Yıllardır bu sorunu aşma adına çok ciddi adımlar atılarak ateşkesler yapıldı. Kürt sorunu başta olmak üzere ülkenin demokratikleşmesi adına yığınca ödünler verilerek toplumun maddi ve manevi değerlerini bir vantuz gibi emen bu kirli savaş ve bu savaşı yürüten güçler aşılmaya çalışıldı. Bütün bunlara rağmen bir süre sonra egemen zihniyet yapısı ve iktidarlarınca bu süreçler araçsallaştırılarak içi boşaltıldı. Bir nevi halk adına gelişen bu çözüm arayışları zamanla halka dönen bir silah durumuna dönüştü. Bunların sonuçları da halklarımız açısından çok ağır oldu. Böylesi bir sürecin bir kez daha başlaması Kürt halkı kadar bütün Anadolu halklarının ortak dilediğidir hiç kuşkusuz. Ancak bunun mevcut zihniyet yapısıyla da olmayacağını olamayacağını da bilmemiz gerekiyor.
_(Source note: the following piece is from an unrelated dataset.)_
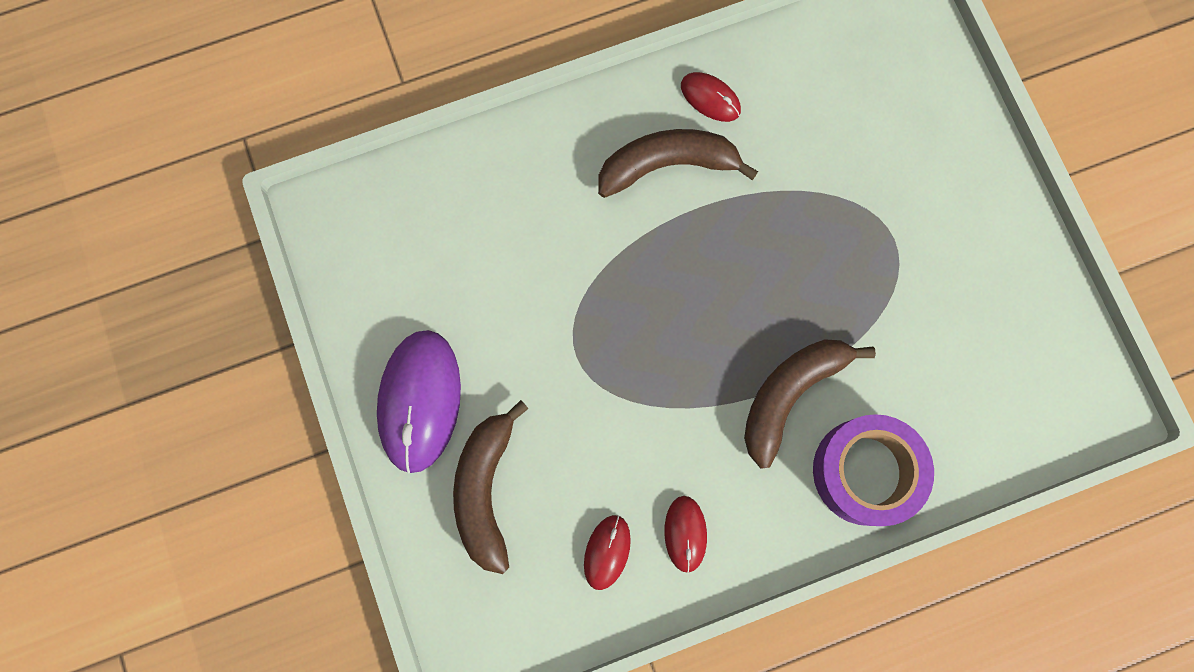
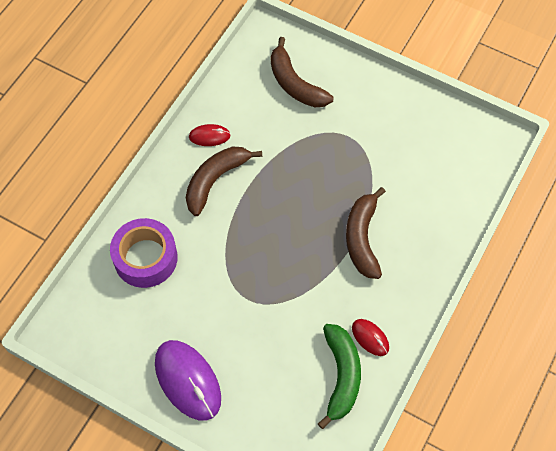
camera: 40 degrees left, 15 degrees down
(486, 489) = (257, 395): brown banana -> brown banana (295, 84)
(607, 552) = (341, 376): red mouse -> green banana
(865, 471) = (425, 245): purple tape -> purple tape (145, 258)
 Binlerce Kürt siyasetçinin cezaevlerinde olduğu, zindanlardaki çığlık seslerinin sokaklara taştığı, savaş çığırtkanlığının zirve yaptığı, başta Cumhurbaşkanı olmak üzere AKP ve çevrelerinin hala savaş politikalarını tek çözüm yöntemi olarak gördüğü bu süreçte; çözüm sürecinin başlaması ancak mevcut zihniyet yapısının ve siyaset anlayışının aşılmasıyla mümkündür. Bir devletteki hâkim zihniyet yapısı o devletin felsefesini ve ideolojik-politik doğrultusunu belirler. Bu yönüyle TC’nin egemen zihniyet yapısı Kürt düşmanlığı ve varlığının inkârı üzerine kurulmuş bir zihniyet yapısıdır. Bu zihniyet yapısı aşılmadan-ki bu zihniyet yapısının aşılması demek AKP’nin yeni Osmanlıcılık şeklinde vuku bulan zihniyet yapısının aşılmasıdır.-Türkiye’de değil Kürt sorunu hiçbir sorunun çözülemeyeceği aşikârdır. Çünkü bu anlayış varlığını tamamen bölge halklarının kazanımlarının bertaraf edilmesine dayandırmaktadır. Bu anlayış aşılmadan, Türkiye halklarının ortak iradesini temsil edecek bir muhalefet yaratılmadan hiçbir sorun çözülemez. Bu anlayışın aşılması demek mücadelenin daha da derinleşmesi ve günlük yaşamın her alanında örgütlenerek topyekûn bir direnişin gösterilmesi demektir. Bunu başaracak bir siyaset anlayışı kadar dönemin ruhuna uygun stratejilerin belirlenmesi ve bunu hayata geçirecek çoğulcu yapının ortaya çıkarılması önemlidir. Bunlar yapılmazsa bu arayışların daha önceki süreçler gibi akamete uğraması kaçınılmazdır.

En küçük demokratik talebin dahi çok sert yöntemlerle bastırıldığı, ana dilde eğitim gibi en doğal insani taleplerin bile karşılıksız kaldığı bu koşullarda doğru bir mücadele yöntemi ile bütün Ortadoğu’nun geleceğini karartmaya çalışan bu zihniyete karşı mücadele verilmeden hiçbir konuda sonuç alınamayacağı unutulmamalıdır.